(Adds details on results, CEO comments, updates share price move)
By Euan Rocha
NEW YORK, Oct 1 (Reuters) - North American fertilizer company Mosaic Co (MOS.N) said on Wednesday its fiscal first- quarter profit almost tripled, driven by a boom in the global agricultural sector and the soaring price of potash- and phosphate-based crop nutrients.
But the company’s shares plummeted more than 17 percent to $55.45 in trading after the closing bell as earnings fell short of Wall Street’s expectations.
“It (earnings) met our expectations, but some analysts had different calculations I suppose. We’re very pleased with the results that we posted,” said Jim Prokopanko, in an interview with Reuters.
The company warned it plans to sharply reduce phosphate production over the next several months, due to high inventory levels.
However, Mosaic noted that global potash market conditions continue to remain tight, due to healthy demand and low inventory levels.
Net income in the quarter ended Aug 31 was $1.18 billion, or $2.65 a share, up from a year-ago’s profit of $305.5 million, or 69 cents a share.
Plymouth, Minnesota-based Mosaic is majority owned by the privately-held Cargill, which is a leading U.S. grain and meat exporter, a top energy trader, and a biofuels producer.
Mosaic said its quarterly revenue more than doubled to $4.32 billion.
Wall Street had forecast fiscal first-quarter earnings of $2.94 a share, on revenues of $4.01 billion, according to Reuters Estimates.
Mosaic’s profit missing analysts’ expectations also impacted its peers Potash Corp POT.N and Agrium AGU.N; shares of the two companies in post-market trade fell 8.3 percent and 6.2 percent, respectively.
Shares of fertilizer companies surged in the first half of 2008 as grain prices soared. However, since mid-June the sector has seen its valuations tumble due to a sell-off in commodities and a pull-back in grain prices, among other factors.
Mosaic said inventories for North American potash producers declined to record low levels in August 2008 and strong global demand continues for potash.
“We’re seeing in the industrial side of the potash business very strong demand ... Not new demand, but demand from our competitors customers,” said Prokopanko.

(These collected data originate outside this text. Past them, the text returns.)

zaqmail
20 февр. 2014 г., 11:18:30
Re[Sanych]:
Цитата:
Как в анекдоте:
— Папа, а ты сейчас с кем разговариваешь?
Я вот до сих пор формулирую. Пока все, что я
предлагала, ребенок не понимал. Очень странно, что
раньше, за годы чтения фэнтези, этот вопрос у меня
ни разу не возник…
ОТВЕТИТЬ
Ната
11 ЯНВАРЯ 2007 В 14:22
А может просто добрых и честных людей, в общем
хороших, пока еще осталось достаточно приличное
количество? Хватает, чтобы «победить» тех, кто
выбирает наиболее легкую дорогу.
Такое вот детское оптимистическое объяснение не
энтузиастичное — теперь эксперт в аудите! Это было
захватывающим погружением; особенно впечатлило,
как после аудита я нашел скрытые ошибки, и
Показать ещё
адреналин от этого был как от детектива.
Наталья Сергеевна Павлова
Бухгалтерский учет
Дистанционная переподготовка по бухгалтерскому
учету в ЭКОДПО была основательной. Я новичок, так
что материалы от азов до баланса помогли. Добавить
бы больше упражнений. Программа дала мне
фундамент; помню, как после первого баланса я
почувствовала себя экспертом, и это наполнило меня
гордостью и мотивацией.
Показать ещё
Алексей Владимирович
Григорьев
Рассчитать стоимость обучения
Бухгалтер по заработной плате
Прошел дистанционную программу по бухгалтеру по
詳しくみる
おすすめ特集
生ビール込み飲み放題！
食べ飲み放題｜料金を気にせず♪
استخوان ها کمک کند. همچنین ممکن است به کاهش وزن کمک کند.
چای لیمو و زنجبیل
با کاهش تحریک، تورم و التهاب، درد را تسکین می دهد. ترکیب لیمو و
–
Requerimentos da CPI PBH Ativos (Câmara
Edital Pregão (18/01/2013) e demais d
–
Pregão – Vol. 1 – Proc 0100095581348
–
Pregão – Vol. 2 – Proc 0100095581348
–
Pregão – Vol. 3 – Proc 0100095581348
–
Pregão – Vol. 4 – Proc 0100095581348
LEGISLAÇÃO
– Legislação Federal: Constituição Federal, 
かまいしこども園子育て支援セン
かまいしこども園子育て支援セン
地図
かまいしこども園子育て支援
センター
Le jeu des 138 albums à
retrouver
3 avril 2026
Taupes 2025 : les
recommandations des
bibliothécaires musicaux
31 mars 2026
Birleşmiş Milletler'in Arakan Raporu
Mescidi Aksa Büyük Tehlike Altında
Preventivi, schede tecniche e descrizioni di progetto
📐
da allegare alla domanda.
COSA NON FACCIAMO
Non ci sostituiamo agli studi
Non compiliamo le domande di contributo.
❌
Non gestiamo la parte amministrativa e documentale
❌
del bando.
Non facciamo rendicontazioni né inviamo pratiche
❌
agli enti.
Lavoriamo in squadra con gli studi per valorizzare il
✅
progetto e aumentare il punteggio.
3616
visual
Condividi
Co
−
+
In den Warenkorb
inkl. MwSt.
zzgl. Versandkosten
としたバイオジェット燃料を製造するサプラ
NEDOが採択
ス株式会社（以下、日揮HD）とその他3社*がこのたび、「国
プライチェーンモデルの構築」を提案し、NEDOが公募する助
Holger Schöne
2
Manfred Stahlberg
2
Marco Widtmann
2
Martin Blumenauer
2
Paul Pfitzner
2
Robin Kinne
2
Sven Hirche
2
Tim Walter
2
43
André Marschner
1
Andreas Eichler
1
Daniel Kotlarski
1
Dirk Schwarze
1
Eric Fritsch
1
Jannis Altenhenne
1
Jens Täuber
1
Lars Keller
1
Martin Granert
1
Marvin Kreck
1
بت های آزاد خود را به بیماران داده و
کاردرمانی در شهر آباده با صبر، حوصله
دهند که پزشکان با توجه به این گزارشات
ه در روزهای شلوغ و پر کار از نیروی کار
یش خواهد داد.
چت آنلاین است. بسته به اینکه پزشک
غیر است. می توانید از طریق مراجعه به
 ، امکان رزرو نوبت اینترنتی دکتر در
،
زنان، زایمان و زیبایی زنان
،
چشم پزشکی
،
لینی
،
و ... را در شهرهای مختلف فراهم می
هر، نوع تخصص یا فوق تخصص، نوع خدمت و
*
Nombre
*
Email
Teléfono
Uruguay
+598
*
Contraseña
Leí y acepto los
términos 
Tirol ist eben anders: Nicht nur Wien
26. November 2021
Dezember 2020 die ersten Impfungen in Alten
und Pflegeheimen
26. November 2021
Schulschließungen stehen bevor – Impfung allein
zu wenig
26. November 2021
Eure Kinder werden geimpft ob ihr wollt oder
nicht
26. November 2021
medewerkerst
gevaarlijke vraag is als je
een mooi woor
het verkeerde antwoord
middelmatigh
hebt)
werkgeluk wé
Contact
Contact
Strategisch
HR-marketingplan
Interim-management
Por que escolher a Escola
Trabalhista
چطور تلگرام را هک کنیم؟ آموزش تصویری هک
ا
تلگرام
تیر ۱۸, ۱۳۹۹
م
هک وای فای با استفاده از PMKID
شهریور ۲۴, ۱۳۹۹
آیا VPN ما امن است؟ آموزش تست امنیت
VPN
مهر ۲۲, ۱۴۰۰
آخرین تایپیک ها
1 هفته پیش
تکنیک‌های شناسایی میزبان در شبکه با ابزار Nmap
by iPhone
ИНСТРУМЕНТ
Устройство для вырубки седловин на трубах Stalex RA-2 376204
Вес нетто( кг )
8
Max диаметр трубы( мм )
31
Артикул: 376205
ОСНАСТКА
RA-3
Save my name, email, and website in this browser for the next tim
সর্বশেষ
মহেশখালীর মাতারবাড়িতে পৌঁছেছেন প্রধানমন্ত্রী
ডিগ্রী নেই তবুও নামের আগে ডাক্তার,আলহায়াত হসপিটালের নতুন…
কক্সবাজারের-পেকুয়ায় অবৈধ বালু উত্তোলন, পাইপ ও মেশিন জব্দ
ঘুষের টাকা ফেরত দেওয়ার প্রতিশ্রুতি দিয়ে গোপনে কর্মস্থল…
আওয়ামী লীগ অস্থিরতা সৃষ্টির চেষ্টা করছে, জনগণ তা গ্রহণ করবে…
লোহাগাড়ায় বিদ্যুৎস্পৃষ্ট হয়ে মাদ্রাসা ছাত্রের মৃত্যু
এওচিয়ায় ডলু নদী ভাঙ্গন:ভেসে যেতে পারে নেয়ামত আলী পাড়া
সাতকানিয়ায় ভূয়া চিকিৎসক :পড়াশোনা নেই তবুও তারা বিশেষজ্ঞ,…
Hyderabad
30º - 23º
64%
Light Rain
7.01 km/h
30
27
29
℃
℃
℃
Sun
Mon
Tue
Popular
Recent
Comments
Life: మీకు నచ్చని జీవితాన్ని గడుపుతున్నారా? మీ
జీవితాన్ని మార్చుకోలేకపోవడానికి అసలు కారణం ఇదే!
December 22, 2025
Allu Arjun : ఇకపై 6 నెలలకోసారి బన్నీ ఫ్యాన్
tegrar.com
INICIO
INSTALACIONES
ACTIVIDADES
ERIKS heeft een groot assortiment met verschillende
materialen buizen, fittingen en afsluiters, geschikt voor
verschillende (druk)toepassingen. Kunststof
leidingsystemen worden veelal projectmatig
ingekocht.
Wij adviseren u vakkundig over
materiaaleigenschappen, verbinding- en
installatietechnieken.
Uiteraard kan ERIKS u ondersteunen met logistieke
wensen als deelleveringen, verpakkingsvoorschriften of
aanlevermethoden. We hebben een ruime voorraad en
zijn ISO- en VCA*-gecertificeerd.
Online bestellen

Canada’s Potash Corp, the world’s largest potash producer, has an ongoing workers strike at three of its mines, which account for 6 percent of global potash capacity.
Moasic said to better balance inventory levels and supply chain demands, it plans to reduce planned phosphate production by 500,000 tonnes to 1 million tonnes over the next several months.
However, the company said it expects phosphate fundamentals to remain positive and demand to rebound once inventory levels are normalized.
Mosaic trimmed its phosphate sales volume forecast for fiscal 2009 to a range of 8.0 to 9.0 million tonnes, with the majority of the reduction expected in the second quarter. Its potash sales volume outlook for fiscal 2009 is unchanged at 8.2 to 8.6 million tonnes.
“Momentum has slowed in the phosphates business near-term due to the combined effects of soft seasonal demand, higher customer inventory levels and falling raw material costs,” said Prokopanko.
“We might not have to cut back a million tonnes, but we will do whatever is necessary to balance the (inventory) pipeline.”